I've never had a hard drive crash on me. I did have a brand new Western Digital do some strange things right after I installed it. I removed it immediately and was not about to take a chance on it.
 
Are SSDs immune to these sorts of failures? Or are they just prone to other sorts of failures?

Too soon to tell. Eventually, you'll start to run up against the write count limits of the flash parts. Up until that point, it's anybody's guess how reliable they will be. I would expect them to be much more reliable because there are no moving parts. Again, though, there isn't enough data on them yet to draw any real conclusions, IMHO.
 
At this point, I've concluded that all hard drives suck, and that the only good hard drives are the ones that are backed up fully on at least one other drive (and, ideally, two).

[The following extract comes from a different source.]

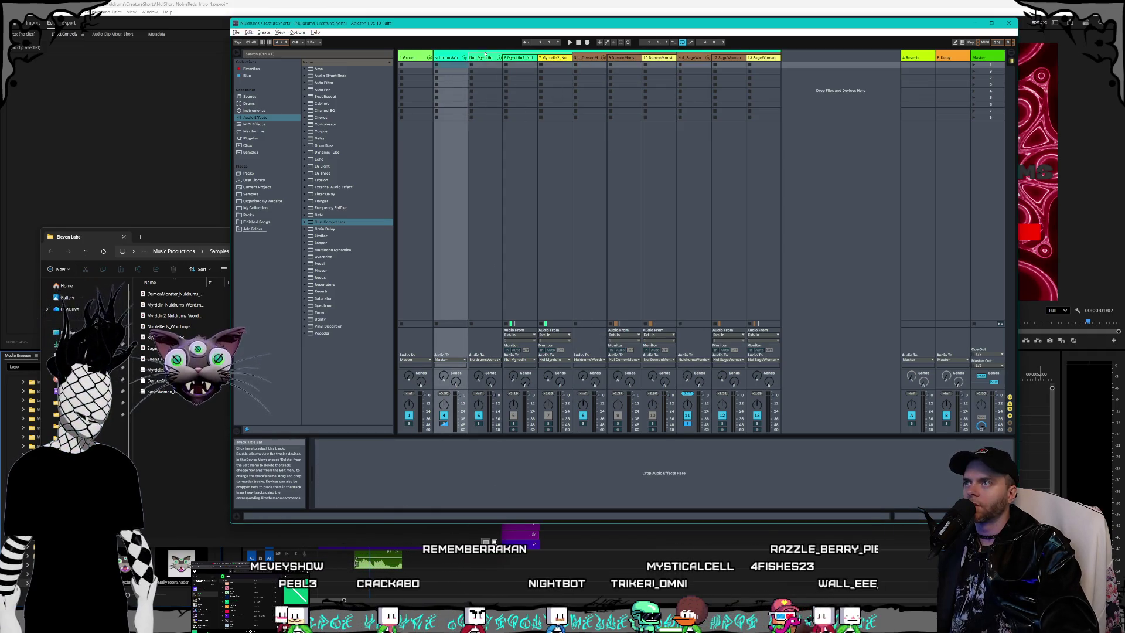
left_click(360, 473)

I was starting to think I was all alone in this opinion. It's just unavoidable: They all die eventually. I can't say it enough. Losing your data is terrible. There was a time, long ago, that I had never lost a hard drive... That first time was quite the bitch-slap of a wake-up call. :D

This rep thing never lets me add to your rep (must spread some around), but I'm not sure there was ever even an initial time I pos-repped you that it worked. Is this rep-system buggy?